◆ WHAT IS EXPECTED
Would you restate the full listing word for word and omit its pictures?

◆ SOURCE INFORMATION
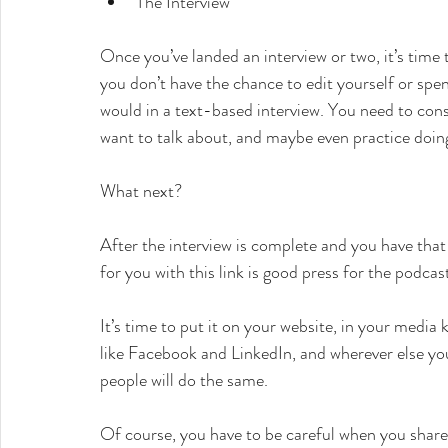
The Interview
Once you’ve landed an interview or two, it’s time t
you don’t have the chance to edit yourself or spen
would in a text-based interview. You need to con
want to talk about, and maybe even practice doin
What next?
After the interview is complete and you have that
for you with this link is good press for the podcas
It’s time to put it on your website, in your media 
like Facebook and LinkedIn, and wherever else you
people will do the same.
Of course, you have to be careful when you share 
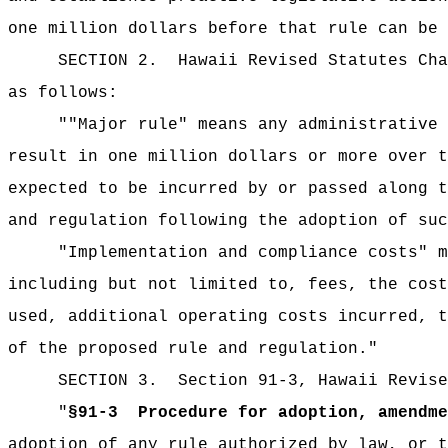
one million dollars before that rule can be 
SECTION 2.
Hawaii Revised Statutes Cha
as follows:
""Major rule" means any administrative 
result in one million dollars or more over t
expected to be incurred by or passed along t
and regulation following the adoption of suc
"Implementation and compliance costs" m
including but not limited to, fees, the cost
used, additional operating costs incurred, t
of the proposed rule and regulation."
SECTION 3.
Section 91-3, Hawaii Revise
"
§91-3
Procedure for adoption, amendme
adoption of any rule authorized by law, or t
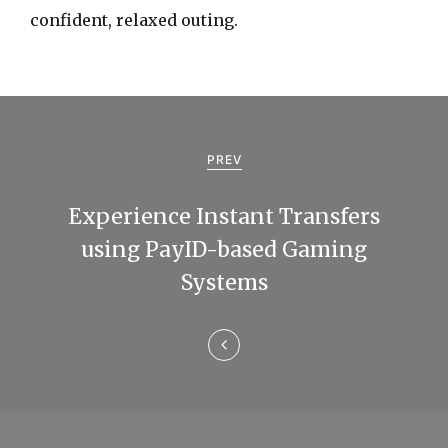
confident, relaxed outing.
P
o
PREV
s
Experience Instant Transfers
t
using PayID-based Gaming
n
Systems
a
v
i
g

◆ RESPONSE AREA
The Interview
Once you’ve landed an interview or two, it’s time t
you don’t have the chance to edit yourself or spen
would in a text-based interview. You need to con
want to talk about, and maybe even practice doin
What next?
After the interview is complete and you have that
for you with this link is good press for the podcas
It’s time to put it on your website, in your media 
like Facebook and LinkedIn, and wherever else you
people will do the same.
Of course, you have to be careful when you share 
one million dollars before that rule can be 
SECTION 2.
Hawaii Revised Statutes Cha
as follows:
""Major rule" means any administrative 
result in one million dollars or more over t
expected to be incurred by or passed along t
and regulation following the adoption of suc
"Implementation and compliance costs" m
including but not limited to, fees, the cost
used, additional operating costs incurred, t
of the proposed rule and regulation."
SECTION 3.
Section 91-3, Hawaii Revise
"
§91-3
Procedure for adoption, amendme
adoption of any rule authorized by law, or t
confident, relaxed outing.
P
o
PREV
s
Experience Instant Transfers
t
using PayID-based Gaming
n
Systems
a
v
i
g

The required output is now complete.